### Supplied text
* * * *

Night heron up close


When I do wildlife photography in Florida I see a wide variety of wading birds, but its seldom when I can get this close.

I was walking through Six Mile Cypress Slough in Fort Myers, Fla., one February morning when I came across this Yellow-crowned Night Heron, the subject of my photo of the week, perched in bright sunlight on a limb about 15 feet off the boardwalk. I assumed it would fly off as I approached. Instead, it ignored me and continued to stare straight ahead.

I raised my camera with the long, imposing 600-millimeter lens attached and pointed it at the heron, assuming that would startle it. But the heron still ignored me.

So I grabbed a few shots.

I like how the photo shows detail in the deep orange eye, the creamy yellow crown and head plume and the feathers on the body. I also like how the bird is isolated against the blurred background. The blurring is caused by the bird being closer to the camera than it was to background objects.

* * * *

### Recorded information
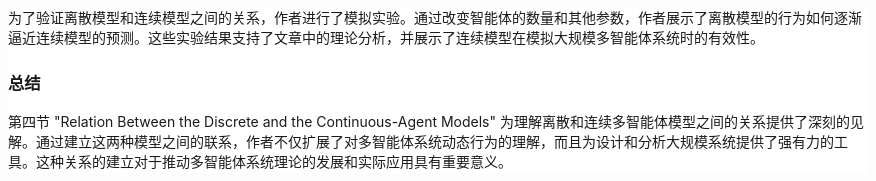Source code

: 为了验证离散模型和连续模型之间的关系，作者进行了模拟实验。通过改变智能体的数量和其他参数，作者展示了离散模型的行为如何逐渐逼近连续模型的预测。这些实验结果支持了文章中的理论分析，并展示了连续模型在模拟大规模多智能体系统时的有效性。

### 总结

第四节 "Relation Between the Discrete and the Continuous-Agent Models" 为理解离散和连续多智能体模型之间的关系提供了深刻的见解。通过建立这两种模型之间的联系，作者不仅扩展了对多智能体系统动态行为的理解，而且为设计和分析大规模系统提供了强有力的工具。这种关系的建立对于推动多智能体系统理论的发展和实际应用具有重要意义。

* * * *

### Problem statement
In the night heron text, about how far off the boardwalk was the heron perched?

### Your response
About 15 feet.